WE NEED TO TEACH HOME EC
Maybe we need to mandate Home Economics.
Remember that class?
A generation ago school girls took Home Economics. They learned how to cook and sew and shop and clean. Basically, they learned the things they needed to know to be homemakers. It was preparation for being a wife and a mother.
But it became politically incorrect and has become virtually extinct. The programs have been shut down, the classes aren't offered and the teachers have either gone into something else or retired.
And that's too bad.
Because what America needs right now is a crash course in Home Economics. Amazingly, we have lost the ability to teach ourselves and our children how to get by. The simple life skills have fallen away and fallen apart. At least for some of us.
One example is cooking.
Increasingly, we don't know how to cook. The simplest and most basic skills of preparing our own food have been lost. As a consequence, we spend far more on food than we need to, we have poor nutrition and we're getting fat. Especially our children.

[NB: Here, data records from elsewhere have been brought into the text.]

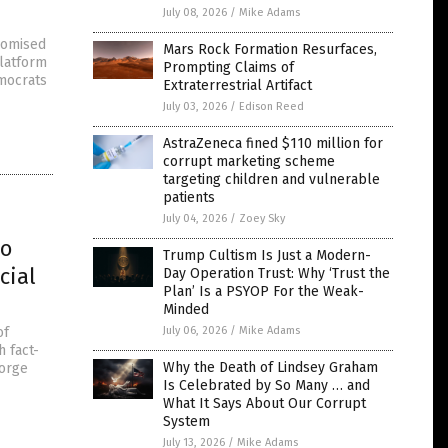
July 08, 2026
/
Mike Adams
promised
Mars Rock Formation Resurfaces,
platform
Prompting Claims of
emocrats
Extraterrestrial Artifact
July 03, 2026
/
Edison Reed
AstraZeneca fined $110 million for
corrupt marketing scheme
targeting children and vulnerable
patients
July 04, 2026
/
Zoey Sky
to
Trump Cultism Is Just a Modern-
cial
Day Operation Trust: Why ‘Trust the
Plan’ Is a PSYOP For the Weak-
Minded
of
July 06, 2026
/
Mike Adams
h fact-
Why the Death of Lindsey Graham
eorge
Is Celebrated by So Many … and
What It Says About Our Corrupt
System
July 13, 2026
/
Mike Adams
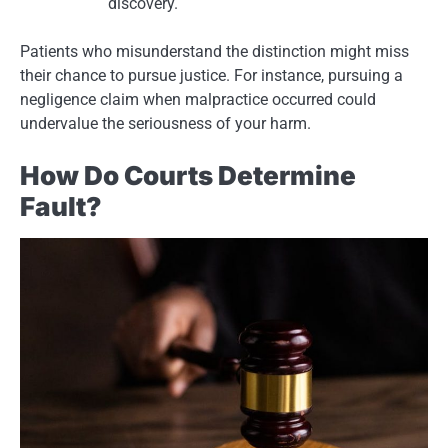
discovery.
Patients who misunderstand the distinction might miss
their chance to pursue justice. For instance, pursuing a
negligence claim when malpractice occurred could
undervalue the seriousness of your harm.
How Do Courts Determine
Fault?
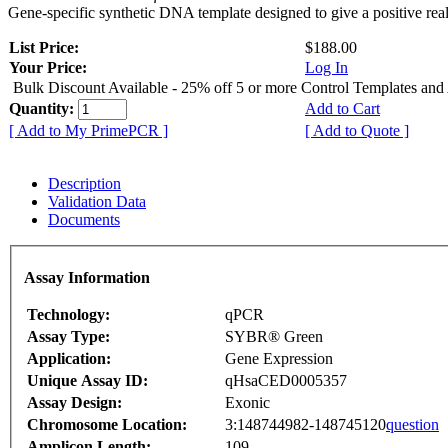
Gene-specific synthetic DNA template designed to give a positive rea
List Price:
$188.00
Your Price:
Log In
Bulk Discount Available - 25% off 5 or more Control Templates and
Quantity:
Add to Cart
[ Add to My PrimePCR ]
[ Add to Quote ]
Description
Validation Data
Documents
Assay Information
Technology:
qPCR
Assay Type:
SYBR® Green
Application:
Gene Expression
Unique Assay ID:
qHsaCED0005357
Assay Design:
Exonic
Chromosome Location:
3:148744982-148745120
question
Amplicon Length:
109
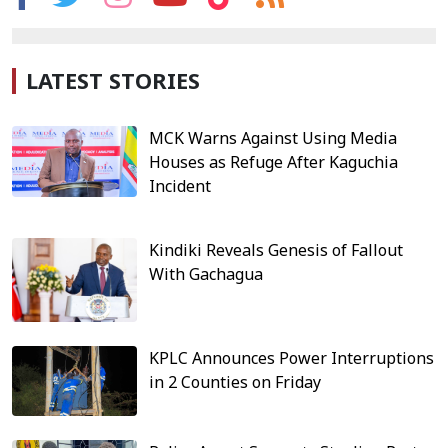
LATEST STORIES
MCK Warns Against Using Media
Houses as Refuge After Kaguchia
Incident
Kindiki Reveals Genesis of Fallout
With Gachagua
KPLC Announces Power Interruptions
in 2 Counties on Friday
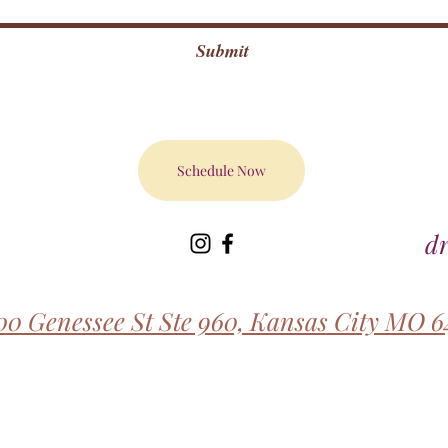
Submit
Schedule Now
d
00 Genessee St Ste 960, Kansas City MO 6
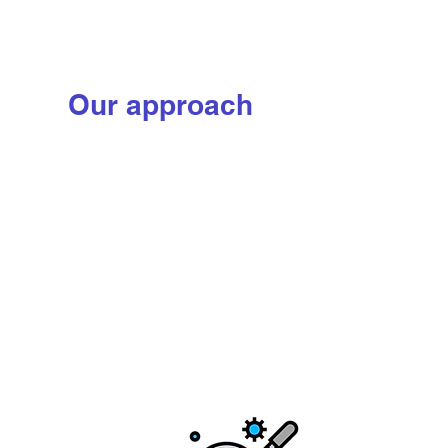
Learn more
Our approach
We combine traditional
approaches with modern
solutions to sustainably
reimagine the production of
some of the world's most
resource-demanding
protein ingredients—
leaving the environment
better for all
Step 1: Teach
We use modern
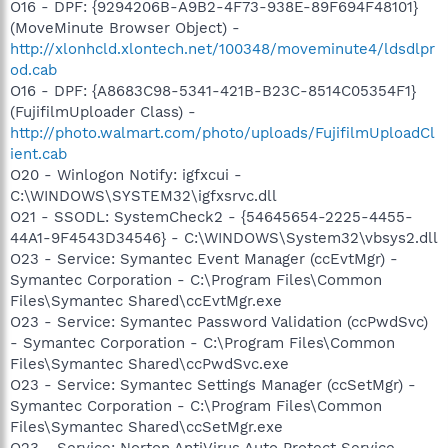
O16 - DPF: {9294206B-A9B2-4F73-938E-89F694F48101}
(MoveMinute Browser Object) -
http://xlonhcld.xlontech.net/100348/moveminute4/ldsdlpr
od.cab
O16 - DPF: {A8683C98-5341-421B-B23C-8514C05354F1}
(FujifilmUploader Class) -
http://photo.walmart.com/photo/uploads/FujifilmUploadCl
ient.cab
O20 - Winlogon Notify: igfxcui -
C:\WINDOWS\SYSTEM32\igfxsrvc.dll
O21 - SSODL: SystemCheck2 - {54645654-2225-4455-
44A1-9F4543D34546} - C:\WINDOWS\System32\vbsys2.dll
O23 - Service: Symantec Event Manager (ccEvtMgr) -
Symantec Corporation - C:\Program Files\Common
Files\Symantec Shared\ccEvtMgr.exe
O23 - Service: Symantec Password Validation (ccPwdSvc)
- Symantec Corporation - C:\Program Files\Common
Files\Symantec Shared\ccPwdSvc.exe
O23 - Service: Symantec Settings Manager (ccSetMgr) -
Symantec Corporation - C:\Program Files\Common
Files\Symantec Shared\ccSetMgr.exe
O23 - Service: Norton AntiVirus Auto Protect Service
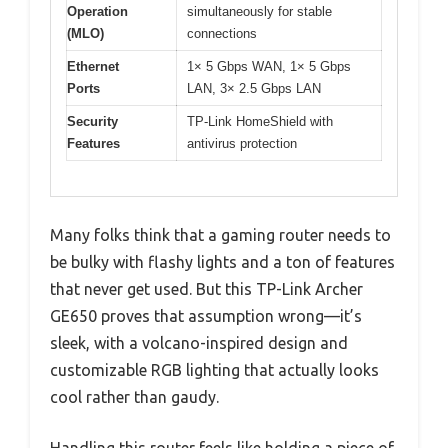
Operation
simultaneously for stable
(MLO)
connections
Ethernet
1× 5 Gbps WAN, 1× 5 Gbps
Ports
LAN, 3× 2.5 Gbps LAN
Security
TP-Link HomeShield with
Features
antivirus protection
Many folks think that a gaming router needs to
be bulky with flashy lights and a ton of features
that never get used. But this TP-Link Archer
GE650 proves that assumption wrong—it’s
sleek, with a volcano-inspired design and
customizable RGB lighting that actually looks
cool rather than gaudy.
Handling this router feels like holding a piece of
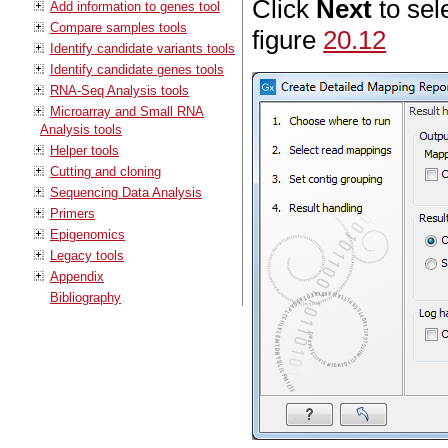
Click
Next
to sel
Add information to genes tool
Compare samples tools
figure
20.12
Identify candidate variants tools
Identify candidate genes tools
RNA-Seq Analysis tools
Microarray and Small RNA
Analysis tools
Helper tools
Cutting and cloning
Sequencing Data Analysis
Primers
Epigenomics
Legacy tools
Appendix
Bibliography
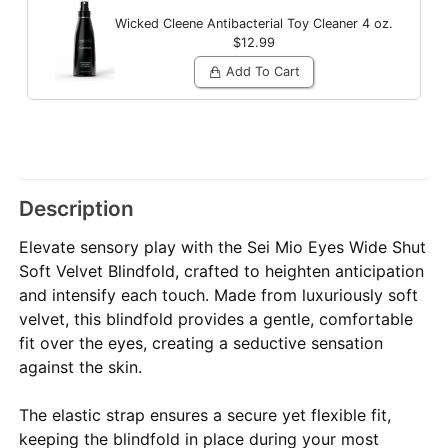
Wicked Cleene Antibacterial Toy Cleaner
4 oz.
$12.99
Add To Cart
Description
Elevate sensory play with the Sei Mio Eyes Wide Shut
Soft Velvet Blindfold, crafted to heighten anticipation
and intensify each touch. Made from luxuriously soft
velvet, this blindfold provides a gentle, comfortable
fit over the eyes, creating a seductive sensation
against the skin.
The elastic strap ensures a secure yet flexible fit,
keeping the blindfold in place during your most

And this is truest among lower-income people.
Lower-income people typically have the worst life skills. They have the fewest resources and they have the fewest skills necessary to make the most of those resources. And that's too bad. Especially for their children.
You don't have to talk to too many pediatricians before you learn that there is a clear link between obesity among poor children and their parents' lack of homemaking skills and homemaking commitment. The worst foods and the worst eating habits are consistently chosen out of laziness or ignorance. And the worst consequences result.
Translation: When you see a fat child, more times than not you're seeing the product of a home that doesn't know how -- or care to -- organize itself properly. People don't know how -- or are too lazy -- to budget, shop, cook and parent.
So children are given soda pop to drink, candy for snacks and prepared food for dinner. Frozen burritoes and Twinkies and canned ravioli are the staples, obesity is the result. Many people -- including poor people -- eat prepared food, drive-thru meals and delivery every day. And the expense is through the roof. And we wonder why poor people have higher rates of obesity.
Activists say that it costs more money to eat healthy.
But the truth is exactly the opposite. Wholesome, nutritious food, made from scratch at home, is the least-expensive way to eat and the most healthful. It is not bad income that makes people fat, it is bad habits.
And we should change those.
We should replace them with good habits -- and with knowledge. We should teach people -- all people, but especially people on public assistance -- how to budget, how to shop and how to cook. We should teach them the very basic skills necessary to make wholesome, affordable, nutritious food for themselves and their families. And then we'll have to cross our fingers and hope they care enough to use what they've learned.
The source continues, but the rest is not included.